Demokrasi
Amerika Masih Hidup
Shamsi Ali ;
Presiden Nusantara Foundation;
Koordinator rally ’’Today I am a
muslim too’’ di New York
|
JAWA
POS, 13
Februari 2017
DALAM beberapa
hari ini ada berita yang menggembirakan bagi banyak orang di Amerika Serikat
(AS), khususnya komunitas muslim. Dan lebih khusus lagi komunitas muslim dari
tujuh negara yang dilarang oleh Presiden Donald Trump masuk AS. Tujuh negara
itu adalah Iran, Iraq, Syria, Libia, Yaman, Sudan, dan Somalia. Sebelumnya,
mereka dilarang masuk AS dengan alasan menjaga keamanan negara dari serangan
teror dari luar.
Pada hari
ditandatanganinya keputusan itu, yang menimbulkan kekacauan (chaos) di
berbagai bandara internasional Amerika, termasuk diadakannya demonstrasi
besar-besaran, baik di luar maupun dalam bandara. Ratusan penumpang yang
mendarat hari itu dari negara-negara termaksud ditahan di airport. Bahkan,
imbas kebijakan ini juga merambat ke penumpang muslim lainnya, di mana mereka
mendapat perlakuan yang buruk di imigrasi bandara AS.
Alhamdulillah,
ternyata karakter anti-Islam dan muslim Donald Trump, khususnya dengan
pelarangan orang Islam masuk AS ini, menumbuhkan simpati dan solidaritas
warga secara luas. Berbagai demo di bandara-bandara internasional justru
diinisiasi oleh warga AS nonmuslim, termasuk komunitas Yahudi.
Tekanan warga
di berbagai kota di AS meninggi. Sementara itu, berbagai asosiasi pengacara
melakukan gugatan hukum darurat menuntut agar kebijakan itu dibatalkan. Maka,
pada hari yang sama peraturan itu diperlakukan, Pengadilan Tinggi Brooklyn
menangguhkan pelarangan itu. Hasilnya, ratusan pendatang yang tertahan di
airport itu bisa masuk AS pada hari berikutnya. Setelah Pengadilan Tinggi
Brooklyn, peraturan itu kemudian dinyatakan batal dan tidak konstitusional
oleh Pengadilan Tinggi Negara Bagian Washington.
Merespons atas
pembatalan itu, pihak White House membawanya ke pengadilan menuntut agar
pembatalan itu ditangguhkan. Artinya, Trump berusaha tetap memperlakukan
pelarangan itu. Karena memang pelarangan itu disebutkan dalam masa tiga
bulan.
Akan tetapi,
sekali lagi Trump harus menerima kenyataan pahit bahwa pengadilan tinggi di
San Francisco di mana pemerintahannya mengajukan peninjauan kembali atas
pembatalan ’’executive order’’ itu ditolak secara aklamasi. Dari tiga hakim
tinggi yang memutuskan itu, semuanya menyatakan menolak keinginan Donald
Trump itu.
Trump,
sebagaimana biasanya, menyampaikan unek-uneknya lewat Twitter ’’see you in
court. The security of our nation at stake’’ (sampai ketemu di pengadilan.

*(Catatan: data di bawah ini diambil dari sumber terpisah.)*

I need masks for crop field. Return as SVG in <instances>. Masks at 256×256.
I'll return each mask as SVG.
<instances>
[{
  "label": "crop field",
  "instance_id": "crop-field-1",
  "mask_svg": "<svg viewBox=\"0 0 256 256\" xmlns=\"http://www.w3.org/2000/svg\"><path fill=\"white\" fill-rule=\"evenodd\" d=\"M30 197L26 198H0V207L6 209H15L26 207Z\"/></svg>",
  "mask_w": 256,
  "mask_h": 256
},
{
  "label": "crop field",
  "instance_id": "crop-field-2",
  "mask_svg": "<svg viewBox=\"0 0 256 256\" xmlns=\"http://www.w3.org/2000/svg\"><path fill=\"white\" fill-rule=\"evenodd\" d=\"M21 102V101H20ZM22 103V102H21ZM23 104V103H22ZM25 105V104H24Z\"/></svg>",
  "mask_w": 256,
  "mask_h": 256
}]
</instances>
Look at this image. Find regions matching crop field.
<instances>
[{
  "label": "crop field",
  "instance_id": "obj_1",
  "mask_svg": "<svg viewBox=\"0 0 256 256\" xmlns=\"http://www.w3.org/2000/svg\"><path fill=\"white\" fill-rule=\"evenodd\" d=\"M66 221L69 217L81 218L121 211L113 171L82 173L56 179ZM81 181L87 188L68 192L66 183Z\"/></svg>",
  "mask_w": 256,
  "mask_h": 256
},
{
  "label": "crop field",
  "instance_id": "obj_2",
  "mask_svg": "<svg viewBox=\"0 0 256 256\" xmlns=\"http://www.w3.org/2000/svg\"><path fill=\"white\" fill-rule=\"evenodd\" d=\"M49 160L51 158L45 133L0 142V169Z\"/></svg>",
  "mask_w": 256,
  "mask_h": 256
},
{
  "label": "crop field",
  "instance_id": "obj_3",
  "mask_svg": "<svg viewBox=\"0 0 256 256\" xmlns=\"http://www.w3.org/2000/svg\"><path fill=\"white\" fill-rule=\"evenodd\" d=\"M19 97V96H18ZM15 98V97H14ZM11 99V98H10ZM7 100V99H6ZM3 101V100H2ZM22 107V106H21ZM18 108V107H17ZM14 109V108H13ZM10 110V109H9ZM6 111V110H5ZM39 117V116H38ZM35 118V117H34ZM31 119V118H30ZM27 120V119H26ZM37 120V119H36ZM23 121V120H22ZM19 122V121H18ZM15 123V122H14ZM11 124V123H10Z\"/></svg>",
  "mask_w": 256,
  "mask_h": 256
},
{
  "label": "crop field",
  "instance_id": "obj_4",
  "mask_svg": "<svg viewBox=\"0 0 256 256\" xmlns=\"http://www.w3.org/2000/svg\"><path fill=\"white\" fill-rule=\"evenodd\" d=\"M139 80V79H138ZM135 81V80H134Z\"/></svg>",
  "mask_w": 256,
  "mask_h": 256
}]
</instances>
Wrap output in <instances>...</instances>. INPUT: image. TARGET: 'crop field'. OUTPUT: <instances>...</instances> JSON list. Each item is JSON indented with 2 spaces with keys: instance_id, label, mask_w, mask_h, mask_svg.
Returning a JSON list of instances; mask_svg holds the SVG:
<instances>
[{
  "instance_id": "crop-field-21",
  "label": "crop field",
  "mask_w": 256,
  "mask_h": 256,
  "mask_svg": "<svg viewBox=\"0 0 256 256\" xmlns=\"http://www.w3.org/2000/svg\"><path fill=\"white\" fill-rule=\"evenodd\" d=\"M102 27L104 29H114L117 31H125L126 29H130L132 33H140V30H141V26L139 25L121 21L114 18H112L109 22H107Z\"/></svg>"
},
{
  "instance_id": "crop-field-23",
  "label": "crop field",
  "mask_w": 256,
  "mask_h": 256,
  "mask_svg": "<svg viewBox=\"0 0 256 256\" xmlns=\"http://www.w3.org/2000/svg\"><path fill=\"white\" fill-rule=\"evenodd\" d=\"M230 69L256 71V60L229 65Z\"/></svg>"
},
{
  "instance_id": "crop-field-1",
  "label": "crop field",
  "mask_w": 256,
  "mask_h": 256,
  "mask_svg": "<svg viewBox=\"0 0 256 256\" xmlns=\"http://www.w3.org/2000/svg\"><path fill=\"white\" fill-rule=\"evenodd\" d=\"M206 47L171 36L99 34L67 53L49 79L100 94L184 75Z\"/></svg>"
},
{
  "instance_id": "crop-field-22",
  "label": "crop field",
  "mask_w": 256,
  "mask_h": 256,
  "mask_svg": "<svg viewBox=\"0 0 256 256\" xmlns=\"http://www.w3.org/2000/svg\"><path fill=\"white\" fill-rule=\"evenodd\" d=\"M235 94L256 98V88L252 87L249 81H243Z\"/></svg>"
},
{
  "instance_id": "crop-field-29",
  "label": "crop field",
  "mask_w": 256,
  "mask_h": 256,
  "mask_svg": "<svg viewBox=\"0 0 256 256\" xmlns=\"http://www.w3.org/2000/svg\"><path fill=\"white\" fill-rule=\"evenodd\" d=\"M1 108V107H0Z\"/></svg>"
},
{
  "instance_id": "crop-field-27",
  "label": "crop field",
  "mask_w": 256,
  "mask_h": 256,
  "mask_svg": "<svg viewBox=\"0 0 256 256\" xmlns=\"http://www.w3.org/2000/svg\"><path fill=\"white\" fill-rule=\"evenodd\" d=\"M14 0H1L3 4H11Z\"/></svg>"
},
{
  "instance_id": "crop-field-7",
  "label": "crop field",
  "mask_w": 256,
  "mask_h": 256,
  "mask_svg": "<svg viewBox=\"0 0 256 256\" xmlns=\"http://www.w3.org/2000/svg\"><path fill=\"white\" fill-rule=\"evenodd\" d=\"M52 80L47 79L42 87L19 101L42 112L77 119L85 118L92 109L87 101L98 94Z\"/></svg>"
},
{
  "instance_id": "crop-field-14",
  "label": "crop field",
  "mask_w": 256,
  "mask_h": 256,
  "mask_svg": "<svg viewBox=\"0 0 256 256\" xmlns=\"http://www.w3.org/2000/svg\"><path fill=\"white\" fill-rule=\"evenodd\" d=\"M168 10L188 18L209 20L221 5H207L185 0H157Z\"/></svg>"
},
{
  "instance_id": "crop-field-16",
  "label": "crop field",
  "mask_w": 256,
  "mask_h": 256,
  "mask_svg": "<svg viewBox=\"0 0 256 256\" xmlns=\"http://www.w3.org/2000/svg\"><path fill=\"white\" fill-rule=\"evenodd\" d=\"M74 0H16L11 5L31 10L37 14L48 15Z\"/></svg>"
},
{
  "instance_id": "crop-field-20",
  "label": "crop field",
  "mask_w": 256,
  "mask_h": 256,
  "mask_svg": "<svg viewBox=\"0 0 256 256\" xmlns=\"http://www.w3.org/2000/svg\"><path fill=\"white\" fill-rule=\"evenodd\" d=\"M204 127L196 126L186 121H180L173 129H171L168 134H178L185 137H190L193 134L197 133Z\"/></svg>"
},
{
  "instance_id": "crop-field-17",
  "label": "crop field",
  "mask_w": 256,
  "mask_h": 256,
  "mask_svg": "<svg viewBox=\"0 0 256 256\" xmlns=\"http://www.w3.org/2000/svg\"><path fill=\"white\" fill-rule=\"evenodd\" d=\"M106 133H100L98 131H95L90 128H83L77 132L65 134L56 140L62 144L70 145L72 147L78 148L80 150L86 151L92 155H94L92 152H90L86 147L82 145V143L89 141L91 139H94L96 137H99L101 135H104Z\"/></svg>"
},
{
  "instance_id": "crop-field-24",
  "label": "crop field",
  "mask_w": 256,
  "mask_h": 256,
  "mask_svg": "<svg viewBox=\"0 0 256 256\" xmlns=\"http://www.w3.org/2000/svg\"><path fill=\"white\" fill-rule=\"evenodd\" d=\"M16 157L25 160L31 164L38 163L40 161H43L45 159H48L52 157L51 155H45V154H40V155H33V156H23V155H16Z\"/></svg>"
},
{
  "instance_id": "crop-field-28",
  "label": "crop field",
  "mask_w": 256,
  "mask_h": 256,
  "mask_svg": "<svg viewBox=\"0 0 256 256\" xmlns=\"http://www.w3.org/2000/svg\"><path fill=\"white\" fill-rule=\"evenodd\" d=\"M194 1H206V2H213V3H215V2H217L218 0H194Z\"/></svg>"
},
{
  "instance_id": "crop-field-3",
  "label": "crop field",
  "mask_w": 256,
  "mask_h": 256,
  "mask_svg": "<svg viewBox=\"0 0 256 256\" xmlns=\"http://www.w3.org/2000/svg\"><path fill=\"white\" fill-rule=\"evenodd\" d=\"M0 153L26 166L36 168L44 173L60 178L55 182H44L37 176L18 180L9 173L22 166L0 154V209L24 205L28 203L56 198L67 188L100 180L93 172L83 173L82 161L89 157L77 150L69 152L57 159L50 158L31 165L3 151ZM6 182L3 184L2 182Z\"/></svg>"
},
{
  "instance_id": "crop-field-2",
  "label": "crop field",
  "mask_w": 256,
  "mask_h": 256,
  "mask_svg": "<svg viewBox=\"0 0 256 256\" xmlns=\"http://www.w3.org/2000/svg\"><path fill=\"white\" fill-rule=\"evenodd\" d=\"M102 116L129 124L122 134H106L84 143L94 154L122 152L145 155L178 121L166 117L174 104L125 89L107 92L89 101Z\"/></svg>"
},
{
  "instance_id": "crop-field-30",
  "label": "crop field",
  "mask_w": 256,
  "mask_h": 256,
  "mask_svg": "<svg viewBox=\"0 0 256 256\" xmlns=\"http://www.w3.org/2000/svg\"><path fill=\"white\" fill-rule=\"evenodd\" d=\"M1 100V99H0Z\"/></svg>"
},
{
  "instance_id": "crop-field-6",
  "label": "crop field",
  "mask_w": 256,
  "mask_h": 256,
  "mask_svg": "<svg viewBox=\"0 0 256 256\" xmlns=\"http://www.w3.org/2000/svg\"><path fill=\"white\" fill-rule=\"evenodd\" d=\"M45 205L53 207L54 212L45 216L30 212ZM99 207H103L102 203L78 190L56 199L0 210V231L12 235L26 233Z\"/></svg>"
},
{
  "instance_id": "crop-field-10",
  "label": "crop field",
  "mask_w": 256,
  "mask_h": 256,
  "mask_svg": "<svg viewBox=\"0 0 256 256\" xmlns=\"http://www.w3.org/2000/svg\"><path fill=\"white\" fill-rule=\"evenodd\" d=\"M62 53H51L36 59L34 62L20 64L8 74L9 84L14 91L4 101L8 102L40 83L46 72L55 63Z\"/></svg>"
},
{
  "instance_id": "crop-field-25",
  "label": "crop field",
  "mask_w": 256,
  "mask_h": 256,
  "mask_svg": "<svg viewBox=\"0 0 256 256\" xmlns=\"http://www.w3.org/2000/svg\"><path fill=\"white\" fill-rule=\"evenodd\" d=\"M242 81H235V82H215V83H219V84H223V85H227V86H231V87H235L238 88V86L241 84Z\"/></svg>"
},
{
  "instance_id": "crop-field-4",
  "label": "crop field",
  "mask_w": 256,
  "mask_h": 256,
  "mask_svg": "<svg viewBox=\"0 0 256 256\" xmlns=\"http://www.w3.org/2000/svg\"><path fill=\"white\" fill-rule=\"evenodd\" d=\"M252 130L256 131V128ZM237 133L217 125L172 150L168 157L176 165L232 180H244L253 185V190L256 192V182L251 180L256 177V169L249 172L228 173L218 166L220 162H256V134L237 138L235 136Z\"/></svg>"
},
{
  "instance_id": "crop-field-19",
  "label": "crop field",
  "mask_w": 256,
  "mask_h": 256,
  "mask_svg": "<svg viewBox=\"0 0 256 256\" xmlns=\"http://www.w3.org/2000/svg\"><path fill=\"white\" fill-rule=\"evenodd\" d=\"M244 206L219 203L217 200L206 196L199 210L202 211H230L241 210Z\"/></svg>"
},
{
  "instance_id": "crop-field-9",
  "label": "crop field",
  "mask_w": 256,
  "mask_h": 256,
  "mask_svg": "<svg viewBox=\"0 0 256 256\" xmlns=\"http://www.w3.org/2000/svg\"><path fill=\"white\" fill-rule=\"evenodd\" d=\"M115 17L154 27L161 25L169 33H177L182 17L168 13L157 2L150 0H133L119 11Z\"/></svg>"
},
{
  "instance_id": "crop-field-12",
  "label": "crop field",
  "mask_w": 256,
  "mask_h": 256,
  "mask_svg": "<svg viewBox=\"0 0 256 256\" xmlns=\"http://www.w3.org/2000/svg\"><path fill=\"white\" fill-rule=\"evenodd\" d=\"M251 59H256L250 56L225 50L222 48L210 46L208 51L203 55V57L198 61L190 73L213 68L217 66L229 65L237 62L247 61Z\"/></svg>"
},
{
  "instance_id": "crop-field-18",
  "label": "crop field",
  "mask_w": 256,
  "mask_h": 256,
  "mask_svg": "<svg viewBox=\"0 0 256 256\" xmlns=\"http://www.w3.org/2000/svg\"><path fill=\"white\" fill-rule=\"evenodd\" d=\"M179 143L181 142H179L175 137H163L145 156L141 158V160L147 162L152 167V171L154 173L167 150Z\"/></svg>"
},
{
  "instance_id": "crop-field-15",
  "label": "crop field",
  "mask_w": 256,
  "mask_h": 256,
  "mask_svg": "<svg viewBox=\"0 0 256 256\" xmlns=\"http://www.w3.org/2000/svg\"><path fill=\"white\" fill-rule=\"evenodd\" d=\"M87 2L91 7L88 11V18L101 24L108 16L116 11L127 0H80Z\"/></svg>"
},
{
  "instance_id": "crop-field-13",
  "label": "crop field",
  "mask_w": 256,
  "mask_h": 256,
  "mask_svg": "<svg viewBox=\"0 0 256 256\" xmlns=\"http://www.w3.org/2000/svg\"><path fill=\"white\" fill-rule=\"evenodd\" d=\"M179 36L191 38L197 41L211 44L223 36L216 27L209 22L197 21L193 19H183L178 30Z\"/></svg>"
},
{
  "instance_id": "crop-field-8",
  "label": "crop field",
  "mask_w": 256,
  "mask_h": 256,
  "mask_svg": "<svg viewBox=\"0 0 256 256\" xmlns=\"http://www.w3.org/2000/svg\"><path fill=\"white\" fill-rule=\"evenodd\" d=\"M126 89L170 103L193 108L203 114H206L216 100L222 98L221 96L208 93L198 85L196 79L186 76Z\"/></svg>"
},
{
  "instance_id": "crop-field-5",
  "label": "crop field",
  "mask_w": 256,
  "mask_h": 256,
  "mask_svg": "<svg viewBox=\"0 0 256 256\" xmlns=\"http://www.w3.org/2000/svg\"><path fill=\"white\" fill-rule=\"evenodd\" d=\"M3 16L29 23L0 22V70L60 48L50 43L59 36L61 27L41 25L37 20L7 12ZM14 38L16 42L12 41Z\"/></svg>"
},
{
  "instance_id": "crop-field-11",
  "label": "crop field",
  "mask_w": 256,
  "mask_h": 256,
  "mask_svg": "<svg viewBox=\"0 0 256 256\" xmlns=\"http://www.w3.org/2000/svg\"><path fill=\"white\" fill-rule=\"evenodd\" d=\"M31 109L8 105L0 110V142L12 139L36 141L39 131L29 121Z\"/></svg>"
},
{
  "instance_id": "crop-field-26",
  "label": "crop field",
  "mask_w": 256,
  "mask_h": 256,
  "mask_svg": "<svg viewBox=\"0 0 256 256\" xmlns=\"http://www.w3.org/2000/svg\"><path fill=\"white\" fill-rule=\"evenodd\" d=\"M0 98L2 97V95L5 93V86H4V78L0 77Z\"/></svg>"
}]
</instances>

Keamanan negara kita dalam bahaya).
Sekali lagi,
Trump menampakkan diri sebagai orang yang hidup dalam bayang-bayang dirinya
sendiri. Di mana, dirinya selalu merasa terancam (insecured) dan hanya dia
sendiri yang bisa menjamin keamanannya. Sebuah kepribadian yang terlepas dari
realitas sekitarnya.
Benarkah bahwa
dengan melarang orang Islam datang ke AS, negara dan bangsa ini akan lebih
aman? Dalam sejarahnya, AS selalu teruji oleh nilai-nilai kemanusiaan
universal yang dibanggakan. Bahwa AS adalah negara dan bangsa imigran,
terbuka untuk imigran, dan selalu mengedepankan sikap berkeadilan kepada
semua tanpa batas agama, ras, dan latar belakang kebangsaan.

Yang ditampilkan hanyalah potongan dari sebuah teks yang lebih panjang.